After the invasion of Nazi-Germany on 10 May 1940 and the German-French Armistice of 22 June 1940, Marseille became part of the non-occupied French zone under the control of the Vichy regime. Although the Eskenazi family initially continued as before the war, their lives became more and more restrained after the Germans occupied the city in November 1942. The Eskenazis had to register as Jewish and the family wore the yellow star. Samson insisted that his family should obey these decrees although Sauveur and his mother tried to change his mind. When Esther Veissid then insisted that Samson should try to obtain visa to flee to Palestine he declined her request.
At the end of 1942, all Jewish families living in the houses with pare numbers at Rue Nationale were arrested. Although they themselves were spared that night, living in a house with an odd number, the Eskenazi family was arrested during the large raid organized in the old city centre from 22 to 24 January 1943. On the evening of 22 January, Sauveur noticed large groups of French policemen in the neighbourhood. At midnight, while listening to radio London, the police knocked on the door and arrested the whole family. They were detained for one night in a cell at the local prison and were sent by train to the Royallieu camp near Compiègne the next morning. There, the men were separated from the women. Sauveur, his brother and father were only able to communicate with his mother and sister from a distance, separated by a fence. Although Sauveur had the chance to escape from Royallieu he decided not to do it since he would be all alone and he didn’t want to leave his family. After six months, the family was taken to Drancy where they only stayed for a few days. The Eskenazi family was placed in Transport 59 and then deported to Auschwitz-Birkenau on 2 September 1943.
Upon arrival, Sauveur was the only family member selected for forced labour. His parents and siblings were sent to the gas chamber immediately, Samson Eskenazi limping due to an old work injury. The number 545856 was tattooed on Sauveur’s arm and he was completely shaven. He passed through quarantine and was then put to work. Sauveur suffered from malnutrition and entered the prisoner infirmary.

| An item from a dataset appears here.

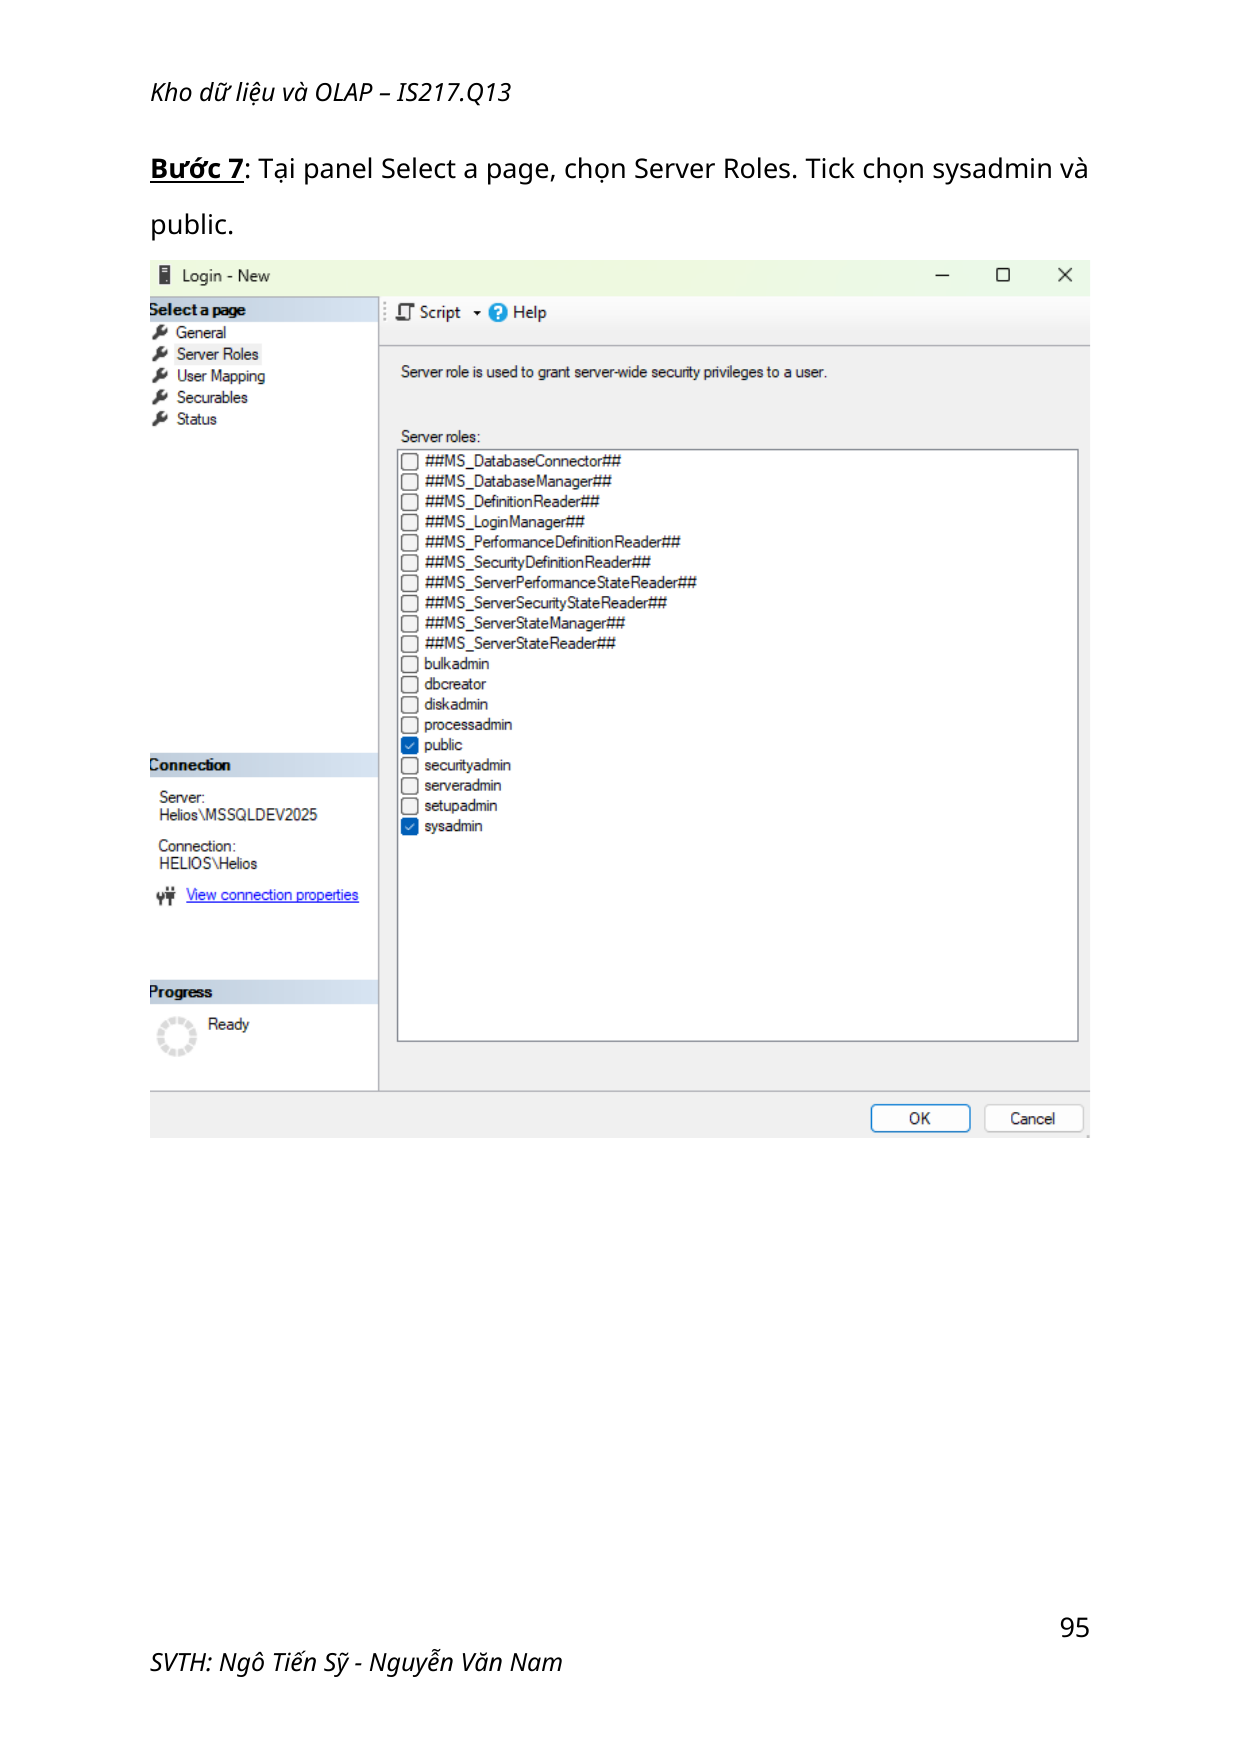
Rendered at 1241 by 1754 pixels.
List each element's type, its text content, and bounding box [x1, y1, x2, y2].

One of the doctors who was also French ordered him out of the sick barrack before a selection which saved Sauveur’s life. From Auschwitz he was sent to Warsaw where he had to recuperate bricks from destroyed buildings which were sent to Germany to rebuild houses there. From Warsaw, Sauveur was sent to other work camps including Dachau. He was there from 6 August 1944 until 7 January 1945 when he was sent to Flossenburg. Sauveur Eskenazi was liberated at Plzeň (Pilsen) on 6 May 1945 by the Soviet army and was repatriated to Lyon. L’Oeuvre de Secours aux Enfants took care of him for a year after which he found a job and married. He and his wife then migrated to Belgium and had a daughter. Sauveur has grandchildren and great-grandchildren.
- On 19 December 2018 Sauveur Eskenazi allowed the staff of Kazerne Dossin to interview him. It was the first time he ever told his story to non-family members.